South Korea's central bank on Friday kept its record-low interest rate unchanged for an 11th straight month, despite a slowdown in economic growth.
The Bank of Korea (BOK) has kept the benchmark inter-bank lending rate at 1.5 percent since June last year.
The latest decision came as Asia's fourth-largest economy struggles with growing jobless woes, mounting consumer debt and falling exports in the face of slowing global demand.
Exports, which account for nearly half of the country's economy, fell 11 percent in April from a year ago -- the 16th straight month of decline.
Collective household debt stood at a record high of around $1.0 trillion at the end of December, while the jobless rate among South Koreans aged under 30 was stuck above 10 percent in April.
The IMF last month slashed the country's growth prospects for this year to 2.7 percent from the previous 3.2 percent forecast, citing slowing demand in China -- the South's top export market.
"The economic slowdown in China has shown signs of easing a bit, but economic growth in other emerging market economies has continued to slow, centring around natural resource-exporting countries," the BOK said in its rate statement on Friday.
While forecasting a "modest improvement" in the domestic economy, the statement said the bank "judges the uncertainties surrounding the growth path to still be high."

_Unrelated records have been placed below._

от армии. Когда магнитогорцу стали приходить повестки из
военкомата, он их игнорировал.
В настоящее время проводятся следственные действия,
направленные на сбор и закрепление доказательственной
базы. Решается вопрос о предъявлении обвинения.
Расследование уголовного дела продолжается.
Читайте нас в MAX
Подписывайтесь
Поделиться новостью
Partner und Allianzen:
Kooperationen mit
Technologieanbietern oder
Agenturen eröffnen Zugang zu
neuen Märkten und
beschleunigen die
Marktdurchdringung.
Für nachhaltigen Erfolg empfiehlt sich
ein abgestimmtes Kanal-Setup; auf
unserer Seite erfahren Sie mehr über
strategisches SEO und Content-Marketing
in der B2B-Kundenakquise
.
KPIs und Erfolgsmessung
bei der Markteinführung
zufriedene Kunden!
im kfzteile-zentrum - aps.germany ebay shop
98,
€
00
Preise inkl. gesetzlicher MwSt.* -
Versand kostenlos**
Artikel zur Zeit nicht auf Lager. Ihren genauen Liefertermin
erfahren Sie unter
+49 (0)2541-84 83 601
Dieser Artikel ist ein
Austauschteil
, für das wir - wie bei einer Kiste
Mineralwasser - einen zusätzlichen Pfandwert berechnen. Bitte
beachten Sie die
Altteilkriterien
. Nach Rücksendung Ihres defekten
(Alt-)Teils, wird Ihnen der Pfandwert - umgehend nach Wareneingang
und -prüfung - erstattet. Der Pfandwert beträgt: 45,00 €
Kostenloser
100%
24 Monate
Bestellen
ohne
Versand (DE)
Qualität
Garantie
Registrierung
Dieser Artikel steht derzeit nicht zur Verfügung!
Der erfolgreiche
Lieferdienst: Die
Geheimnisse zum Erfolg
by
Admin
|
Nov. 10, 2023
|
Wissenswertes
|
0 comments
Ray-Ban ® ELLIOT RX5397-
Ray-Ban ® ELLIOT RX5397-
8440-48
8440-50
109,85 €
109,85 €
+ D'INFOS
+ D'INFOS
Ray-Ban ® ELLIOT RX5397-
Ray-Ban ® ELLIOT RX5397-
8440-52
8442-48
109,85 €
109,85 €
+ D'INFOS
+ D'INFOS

The government is pushing to streamline indebted and unprofitable companies, and analysts surveyed by Bloomberg News forecast the central bank may cut rates again before long to combat risks during the restructuring process.
The South Korean government vowed last month to restructure the country's ailing shipbuilding and shipping sectors that have been haemorrhaging cash due to slumping demand and competition from China.